-- Provided text follows --
DETAILED DESCRIPTION OF THE INVENTION

The subject matter of the present inventions may best be understood by reference to the following descriptions taken in connection with the accompanying drawings. In FIGS. 1 to 8, various shapes of TPMs denoted by numeral 1 are shown, dimensions of which are selected in accordance with the recommended ratios stipulated in the present invention. In FIGS. 1-8, the reference numerals denote main webs 2, main flanges 3, reinforcing ribs 5, additional flanges 6, and additional webs 7.

The TPMs are intended for reacting a compressive load P and can be embodied, for example, as rectangular (FIG. 1), triangular (FIG. 2), I- (FIG. 3), Z- (FIG. 4), C- (FIG. 5), T-(FIG. 6), L- (FIG. 7), and U- (FIG. 8) cross-sectional shapes. In FIGS. 1-8, the various dimensions for each TPM cross-sectional shape are represented as follows: a is the width of additional web 7; b is the width of main web 2 or main flange 3; c is the width of additional flange 6; δ_a is the thickness of additional web 7; δ_b is the thickness of main web 2 or main flange 3; δ_c is the thickness of additional flange 6; and l is the length of the TPM.

The TPMs comprise the main web(s) 2 (FIGS. 1 to 5, 8) or main flange 3 (FIGS. 6, 7) embodied as main strip(s) 4, possessing two common longitudinal reinforcing ribs or one free longitudinal reinforcing rib and one common longitudinal reinforcing rib 5, respectively. Additional flange(s) 6 (FIGS. 3 to 8) and web 7 (FIGS. 1, 2, 8) are embodied with a width less than that of the main strip 4 and with a thickness not less than that of the main strip 4.

By this construction, the stiffness of the main strip 4 does not exceed that of the additional strip (flanges 6, webs 7), specifically, δ_b/b is not larger than δ_a/a. The stiffness of the additional strip with two common longitudinal reinforcing ribs, web 7 (FIG. 8), does not exceed the stiffness of the additional strip with one free longitudinal reinforcing rib and one common longitudinal reinforcing rib, flange 6 (FIG. 8), specifically, δ_a/a is not larger than δ_c/c.

The additional flange 6 or the additional web 7 can be located with respect to main strip 4 at an angle of 90° (FIGS. 1, 3 to 7) or at a different angle (FIGS. 2, 8).

The width and thickness of the main webs 2, flanges 3 and additional webs 7, and flanges 6 in the TPM cross sections (FIGS. 1 to 8) satisfy the expressions:
a/b=0.3 to 0.7; c/b=0.05 to 0.3; and δ_a/δ_b=δ_c/δ_b=1.0 to 3.0.
-- Provided text concluded --
-- Input data follows --
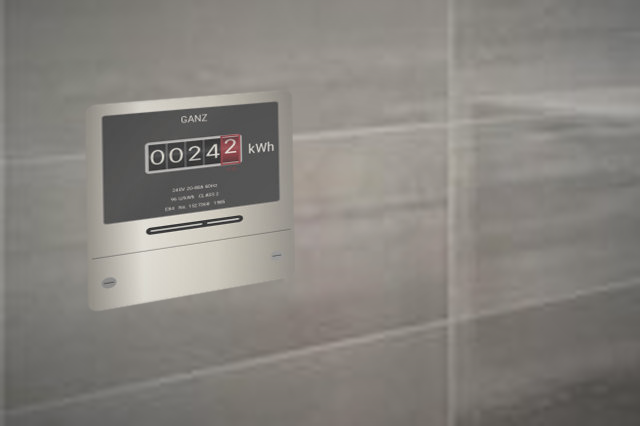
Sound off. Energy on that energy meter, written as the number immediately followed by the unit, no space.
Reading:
-- Input data concluded --
Your goal ▸ Reproduce the portion of the TPM description starting with "The TPMs are" and going on through "of the TPM.".

Reply ▸
The TPMs are intended for reacting a compressive load P and can be embodied, for example, as rectangular (FIG. 1), triangular (FIG. 2), I- (FIG. 3), Z- (FIG. 4), C- (FIG. 5), T-(FIG. 6), L- (FIG. 7), and U- (FIG. 8) cross-sectional shapes. In FIGS. 1-8, the various dimensions for each TPM cross-sectional shape are represented as follows: a is the width of additional web 7; b is the width of main web 2 or main flange 3; c is the width of additional flange 6; δ_a is the thickness of additional web 7; δ_b is the thickness of main web 2 or main flange 3; δ_c is the thickness of additional flange 6; and l is the length of the TPM.